Now with a stock price at $7.35, SandRidge has been trying to get its groove back. Its strategy is to transform itself into an oil producer. Last November, SandRidge agreed to pay $800 million for the oil and gas properties in the Permian Basin from Forest Oil (FST). A month before, the company tried to purchase bankrupt oil producer Crusader Energy Group but the deal fell through.

This week, there is another big deal. SandRidge will merge with Arena Resources (ARD), paying $1.6 billion to Arena shareholders in a deal worth $6.2 billion. Arena shareholders will receive stock and cash worth roughly $40 per share.

A New Vision

Founded in 2000, Arena is an oil and gas exploration company that has operations in Texas, Oklahoma, Kansas and New Mexico. The company's most lucrative area is in West Texas.

The West Texas fields have been in production since the 1930s and thus have a fairly low risk profile. At the same time, the wells are shallow, with penetrations less than 6,000 feet (according to the acquisition presentation). Because of this, Arena has a low-cost source of oil. A typical well costs only $500,000 or so for the company, compared to multi-millions for wells in tougher environments, like shale.

The company also has a strong reserve base, 69 million barrels of oil equivalent as of the end of 2009.

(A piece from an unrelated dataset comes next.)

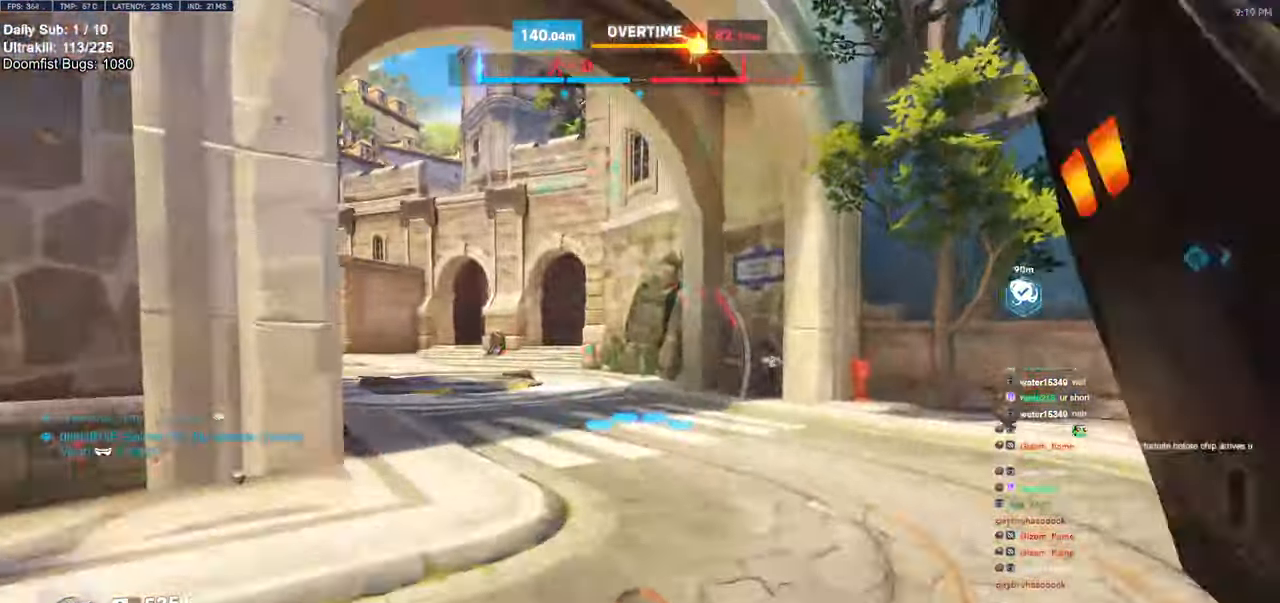
{"keys": ["shift", "w"], "mouse": [], "events": [[33, "shift", "up"], [84, "space", "down"], [134, "shift", "down"], [134, "space", "up"], [184, "space", "down"], [217, "shift", "up"], [217, "space", "up"], [317, "shift", "down"], [317, "space", "down"], [367, "space", "up"], [417, "shift", "up"], [417, "space", "down"], [450, "space", "up"], [500, "shift", "down"]]}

All in all, a company like Arena fits nicely within the new vision for SandRidge's CEO, Tom Ward. Since late 2008, he has been clear in his ambition to transform SandRidge into a major player in the oil industry. In fact, he believes there will be a long-term bear market for natural gas. And as for oil, he thinks it is possible to make ten times more money. Not bad, huh?

No doubt, Ward has a strong background in the Oil Patch. Actually, he was the co-founder of Chesapeake Energy (CHK). More importantly, he also continues to be a large shareholder of SandRidge, so he has lots of incentive to boost shareholder value.

But, the fact remains that the trends in the energy markets are quite complex. After all, why didn't Ward anticipate the fall in natural gas?

So it should be no surprise that investors are skeptical of Ward's latest deal. In today's trading, the shares of SandRidge are off 6%.